• WHAT IS EXPECTED
Rewrite the lines from the one holding "Ville de Réalmont" through the end of the records, both ends included, with "Agenda" changed to "Calendrier" and nothing else altered.

[Transcribed page text]
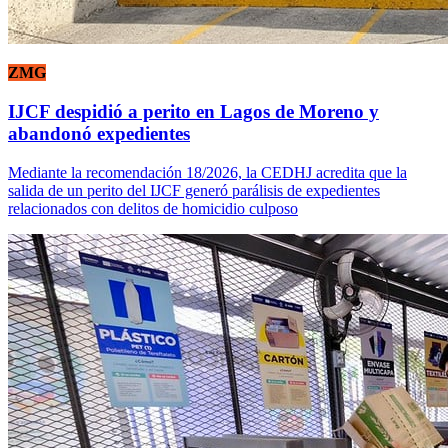
ZMG
IJCF despidió a perito en Lagos de Moreno y
abandonó expedientes
Mediante la recomendación 18/2026, la CEDHJ acredita que la
salida de un perito del IJCF generó parálisis de expedientes
relacionados con delitos de homicidio culposo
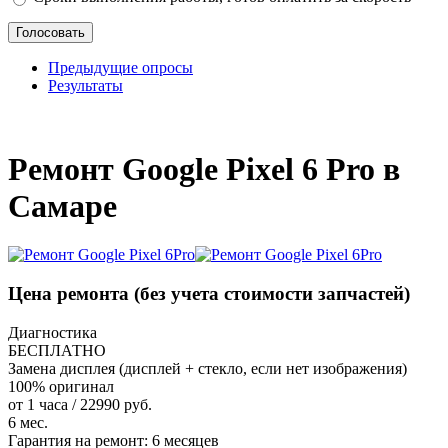
Предыдущие опросы
Результаты
_
Ремонт Google Pixel 6 Pro в
Самаре
Цена ремонта
(без учета стоимости запчастей)
Диагностика
БЕСПЛАТНО
Замена дисплея (дисплей + стекло, если нет изображения)
100% оригинал
от 1 часа / 22990 руб.
6 мес.
Гарантия на ремонт:
6 месяцев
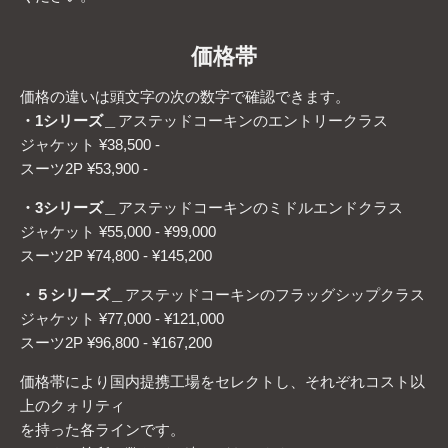
価格帯
価格の違いは頭文字の次の数字で確認できます。
・1シリーズ
＿
アステッドコーキンのエントリークラス
ジャケット ¥38,500 -
スーツ2P ¥53,900 -
・3シリーズ
＿
アステッドコーキンのミドルエンドクラス
ジャケット ¥55,000 - ¥99,000
スーツ2P ¥74,800 - ¥145,200
・５シリーズ
＿
アステッドコーキンのフラッグシップクラス
ジャケット ¥77,000 - ¥121,000
スーツ2P ¥96,800 - ¥167,200
価格帯により国内提携工場をセレクトし、それぞれコスト以
上のクォリティ
を持った各ラインです。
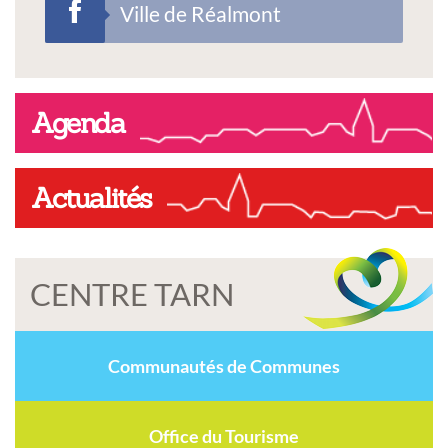
Ville de Réalmont
Agenda
Actualités
CENTRE TARN
Communautés de Communes
Office du Tourisme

• EXPECTED ANSWER
Ville de Réalmont
Calendrier
Actualités
CENTRE TARN
Communautés de Communes
Office du Tourisme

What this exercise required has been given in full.